C’est encore une ancienne coutume de conserver les alcyons dans des coffres, avec l’idée qu’ils préservent des vers les étoffes de laine. On n’eut peut-être pas d’autre but en les pendant au plafond des chambres. « Je crois même, ajoute Brown, qu’en les suspendant par le bec on n’a pas suivi la méthode des anciens, qui les suspendaient par le dos, afin que le bec marquât les vents. Car c’est ainsi que Kirker a décrit l’hirondelle de mer. » Disons aussi qu’autrefois, en conservant cet oiseau, on croyait que ses plumes se renouvelaient comme s’il eut été vivant, et c’est ce qu’Albert le Grand espéra inutilement dans ses expériences[1].

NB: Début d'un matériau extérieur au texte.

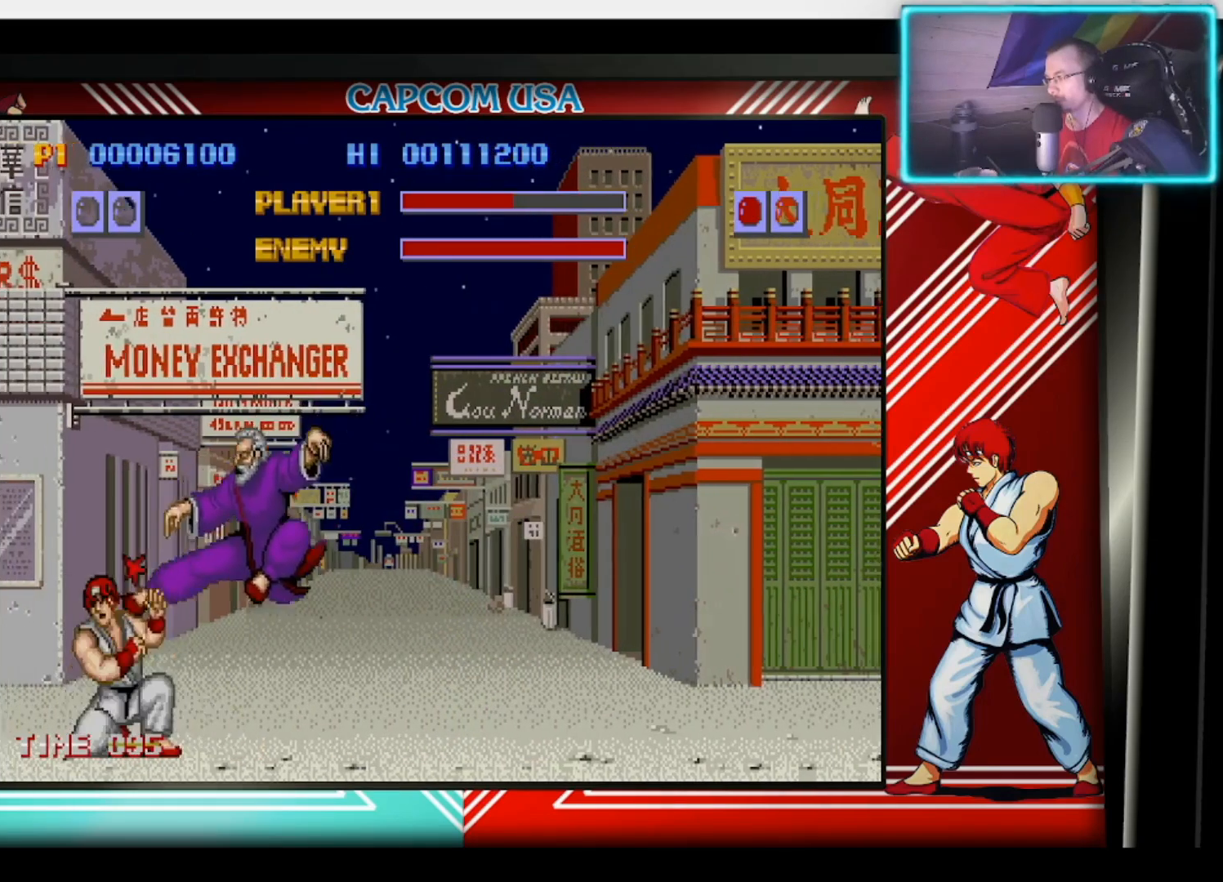
{"buttons": [], "left_stick": "down", "right_stick": "center", "events": [[50, "CIRCLE", "down"], [67, "left_stick", "down-right"], [150, "CIRCLE", "up"], [200, "left_stick", "down"], [217, "CIRCLE", "down"], [317, "CIRCLE", "up"], [367, "CIRCLE", "down"], [500, "CIRCLE", "up"]]}
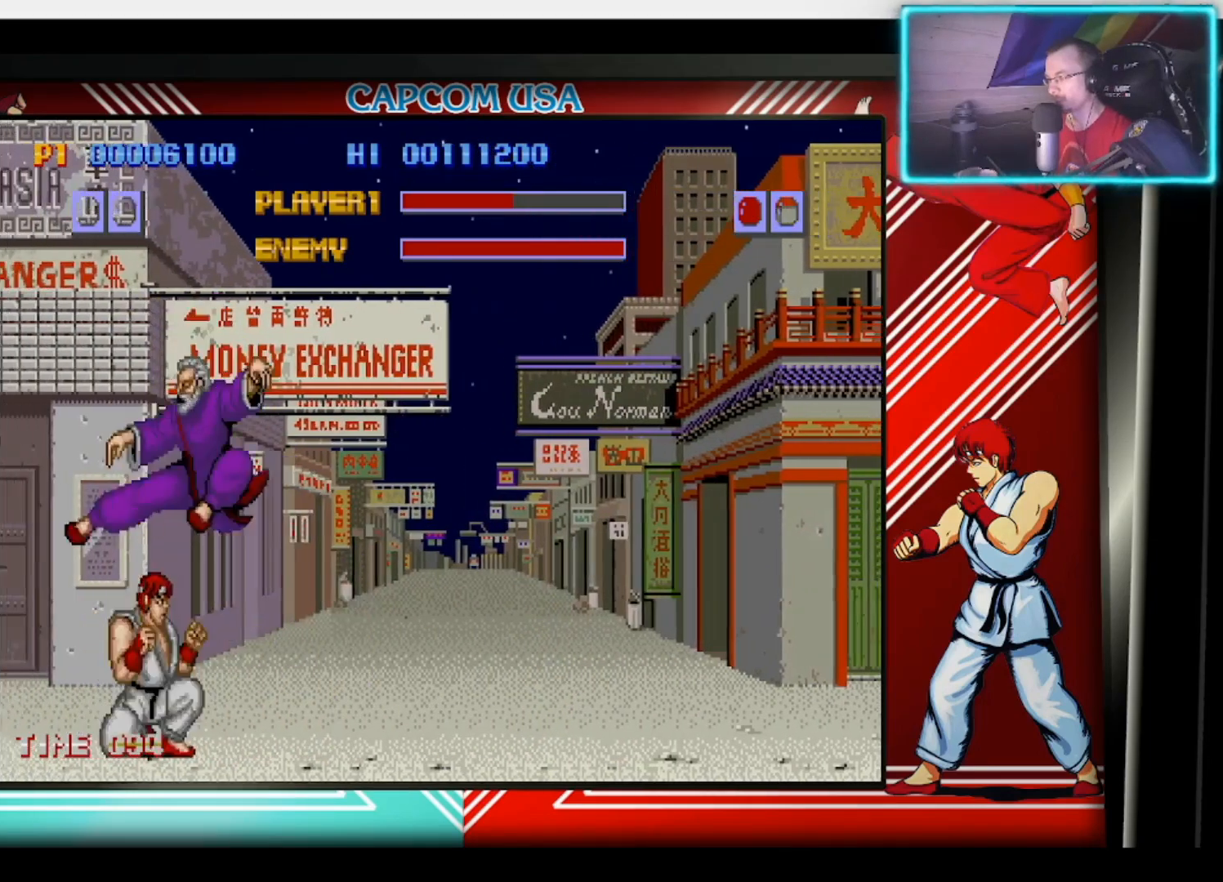
{"buttons": ["SQUARE"], "left_stick": "down-left", "right_stick": "center", "events": [[133, "left_stick", "right"], [150, "SQUARE", "down"], [250, "SQUARE", "up"], [267, "left_stick", "down"], [283, "SQUARE", "down"], [367, "SQUARE", "up"], [367, "left_stick", "right"], [433, "SQUARE", "down"], [467, "left_stick", "down-left"]]}
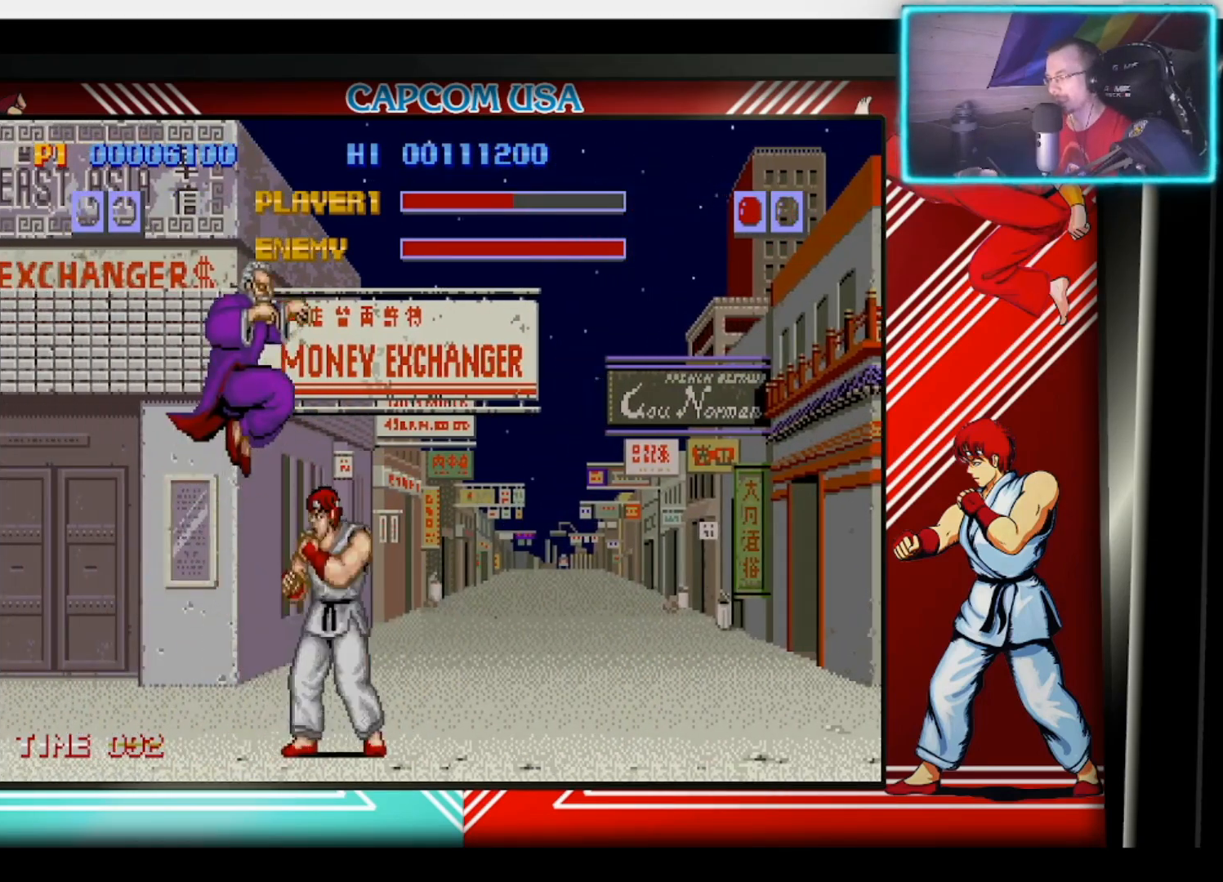
{"buttons": [], "left_stick": "down", "right_stick": "center", "events": [[33, "SQUARE", "up"], [67, "SQUARE", "down"], [117, "left_stick", "up-left"], [167, "SQUARE", "up"], [183, "left_stick", "center"], [217, "SQUARE", "down"], [267, "left_stick", "down"], [317, "SQUARE", "up"], [383, "SQUARE", "down"], [400, "left_stick", "left"], [467, "SQUARE", "up"], [500, "left_stick", "down"]]}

Outre les dons de prédire le vent et de chasser les vers, on attribue encore à l’alcyon la précieuse qualité d’enrichir son possesseur, d’entretenir l’union dans les familles et de communiquer la beauté aux femmes qui portent ses plumes. Les Tartares et les Ostiaks ont une très-grande vénération pour cet oiseau. Ils recherchent ses plumes avec empressement, les jettent dans un grand vase d’eau, gardent avec soin celles qui surnagent, persuadés qu’il suffit de loucher quelqu’un avec ces plumes pour s’en faire aimer. Quand un Ostiak est assez heureux pour posséder un alcyon, il en conserve le bec, les pattes et la peau, qu’il met dans une bourse, et, tant qu’il porte ce trésor, il se croit à l’abri de tout malheur[2]. C’est pour lui un talisman comme les fétiches des nègres. Voy. Âme damnée.


  1. Brown, Erreurs populaires, liv. III, ch. x.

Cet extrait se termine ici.